The first chapter depicts one who suffered from a balance system and felt that she was falling, because of deficits of her brain resulting from overdose of some drugs. Then doctor used a treatment in which a device was installed on her tongue, sending signal to the brain to coordinate her response to external action. After a long time of training, a new channel is built up to replace the damaged part and she recovered. It is a convincing case which demonstrates that on the contrary of former ideas which held that the brain is developed and then fixed, it can be rewired,(I paraphrase) -just like the cell can be activated, so does the brain.
An even more example comes from the doctor’s father(DF), who had a stroke and then lost basic ability to speak, walk and even crawl. In a similarly way, DF is trained with great patience and extraordinary ideas, then he regains it. After about 7 years, DF had a heart disease and pass away when he was climbing a mountain. The research of his brain shows that his brain had serious damages, indicating that the brain changed itself to form a new path to deal with the nervous reaction.
Chapter two is about a girl named Barbara who had problem in logic, reasoning and reading. For example, she cannot read the clock, distinguish the difference between A’s B and B’s A. But she can write well. She made a lot of effort to enter college.

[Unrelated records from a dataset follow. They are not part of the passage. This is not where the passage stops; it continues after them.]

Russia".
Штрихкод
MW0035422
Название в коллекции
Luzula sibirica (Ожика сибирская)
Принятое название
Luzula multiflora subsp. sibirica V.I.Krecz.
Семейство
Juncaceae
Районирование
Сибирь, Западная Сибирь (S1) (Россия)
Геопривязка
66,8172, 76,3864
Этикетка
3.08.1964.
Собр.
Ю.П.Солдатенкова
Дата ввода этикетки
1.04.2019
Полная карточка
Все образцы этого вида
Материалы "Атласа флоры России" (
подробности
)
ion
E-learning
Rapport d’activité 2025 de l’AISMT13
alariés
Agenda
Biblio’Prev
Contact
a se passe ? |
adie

After reading a case of a Soviet soldier who had a bullet in his brain but survived it, and developed a similar symptom as Barbara, she gave up the traditional therapy and attempted to develop a cure, finally she healed herself.
According to the research and experience of author, somewhat brain disability seems ordinary among all of us, only with different level.

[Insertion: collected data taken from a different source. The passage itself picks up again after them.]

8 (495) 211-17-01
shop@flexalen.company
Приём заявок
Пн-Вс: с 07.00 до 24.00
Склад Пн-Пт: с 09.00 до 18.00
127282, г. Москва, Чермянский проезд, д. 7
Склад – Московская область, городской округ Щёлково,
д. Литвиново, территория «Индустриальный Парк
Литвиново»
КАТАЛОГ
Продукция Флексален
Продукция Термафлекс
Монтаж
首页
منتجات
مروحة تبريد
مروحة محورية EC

An alarming conclusion is that the curriculum of rote memorization of long poems helps building a strengthened brain function of memory and thinking in languages. However, these curriculums were dropped by the educators since 1960s, who claimed that it was boring and helpless. As a result, many students lost the only opportunity to exercise the brains systematically. Moreover, according to the author, this change also contributes to the decrease of eloquent people. (it occurs to me that we should do a research about Mr Obama’s education). And people’s rely on PPT can be interpreted as a compensation of a weak pre-motor cortex.
These discovery remind me that maybe some of my peers in elementary school who had a poor score suffer from certain brain problems, which, if identified, can be treated with much less efforts.